There I sat, bleary-eyed and quiet, in the first row of the plane. Seriously, I cannot recommend enough sitting in the first row. SO much leg room. I put in my Echo Buds and turned on my chill Jack Johnson, John Mayer, and Jason Mraz playlist to keep me company. Sleep tinged the edges of my vision and I was nearly lulled into my second comatose state of the morning when the man sitting next to me spoke to me.

“I’m sorry?” I looked up and took my headphones out for him to repeat himself.

“What do you do?” He repeated. For a moment I was really disoriented. What I do is sleep on planes, except you’ve interrupted that. I decided not to let Angry Plucky win today; he wins so often that I thought I’d change it up today.

“I’m a teacher,” I responded, wondering where this questions had come from and where it was going. My own, personal, in-flight Cotton-Eyed Joe.

He then told me about his job. It sounded very important and like something I have no aptitude for (numbers and computer programming and whatnot.) He told me about his reason for being in Providence this week. He told me about his parents. In the span of that 45 minute flight, I had learned what seemed to be this man’s entire history. He told me of his daughters, his pets, his wife. He told me how he’s lived in the UK his entire life and works remotely, but has to fly in every so often. I’m telling you, he told me everything.

“What subject do you teach?” He asked when he’d exhausted stories of himself. I explained that I teach middle school English and I was flying into Providence for professional development.

Something about this sparked new thoughts for my new friend. He began to tell me about his mother–a well-educated woman who came up through Catholic school and ended with a master’s degree in education. He told me when she wrote, it was like scripture. He spoke so fondly of his mother, I couldn’t help but smile. And then he asked if I’d read a poem he’d written.

Y’all. I don’t know what it us about my face that invited random strangers to show me poetry they’ve written, but this is not a first for me.
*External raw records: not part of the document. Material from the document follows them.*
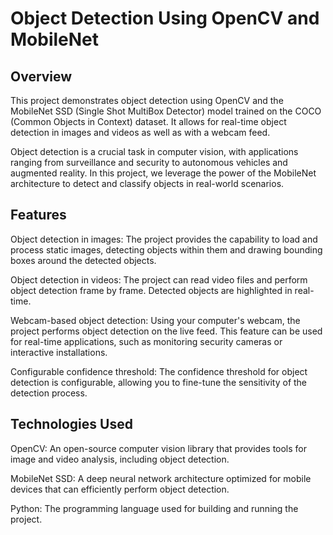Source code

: # Object Detection Using OpenCV and MobileNet

## Overview

This project demonstrates object detection using OpenCV and the MobileNet SSD (Single Shot MultiBox Detector) model trained on the COCO (Common Objects in Context) dataset. It allows for real-time object detection in images and videos as well as with a webcam feed.

Object detection is a crucial task in computer vision, with applications ranging from surveillance and security to autonomous vehicles and augmented reality. In this project, we leverage the power of the MobileNet architecture to detect and classify objects in real-world scenarios.


## Features

Object detection in images: The project provides the capability to load and process static images, detecting objects within them and drawing bounding boxes around the detected objects.

Object detection in videos: The project can read video files and perform object detection frame by frame. Detected objects are highlighted in real-time.

Webcam-based object detection: Using your computer's webcam, the project performs object detection on the live feed. This feature can be used for real-time applications, such as monitoring security cameras or interactive installations.

Configurable confidence threshold: The confidence threshold for object detection is configurable, allowing you to fine-tune the sensitivity of the detection process.

## Technologies Used

OpenCV: An open-source computer vision library that provides tools for image and video analysis, including object detection.

MobileNet SSD: A deep neural network architecture optimized for mobile devices that can efficiently perform object detection.

Python: The programming language used for building and running the project.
I’m not entirely sure how I get myself into these situations!

He asked me to read it like a literature professor, the way his mom would have. And then to provide feedback.

So there we were, at an altitude of way-too-high-to-be-reading-strangers’-uninvited-poetry, me reading his poem about the wonderland of his mind and him watching expectantly, holding his breath, waiting for something from me.

I don’t know what his mother would have said; and I knew I couldn’t fulfill that role for him this morning, sleep-deprived and under-caffeinated as I was. So I told him that I liked the parallel construction–which was true–and passed the phone back to him.

The conversation didn’t end there. He soon went into his philosophy of parenting, how dogs change your world, and how important my job is. And I spent the morning doing something that I’m honestly not very well-practiced in. Listening.

This morning, for whatever reason, this man needed an ear, and I was there to listen. Something in my own brain–either exhaustion or intuition–told me that this conversation was not about me. In fact, it wasn’t entirely about him. This man mentioned several times throughout the duration of our conversation, communication is so important, and something that humans fail at more often than we’d like to admit.

This morning was about communication. It was about connection. It was about shining a light in the dark and hoping beyond hope that a light will glimmer back from somewhere. It was about remembering we’re not alone.

Even in that packed airplane, I felt isolated. I’d built my own walls. But 45 minutes of listening reminded me that we are never alone. That’s not how we’re built. Community. Connection. Communication. They’re all so important.

And so this afternoon, I am grateful for short flights and the joy of listening, instead of talking.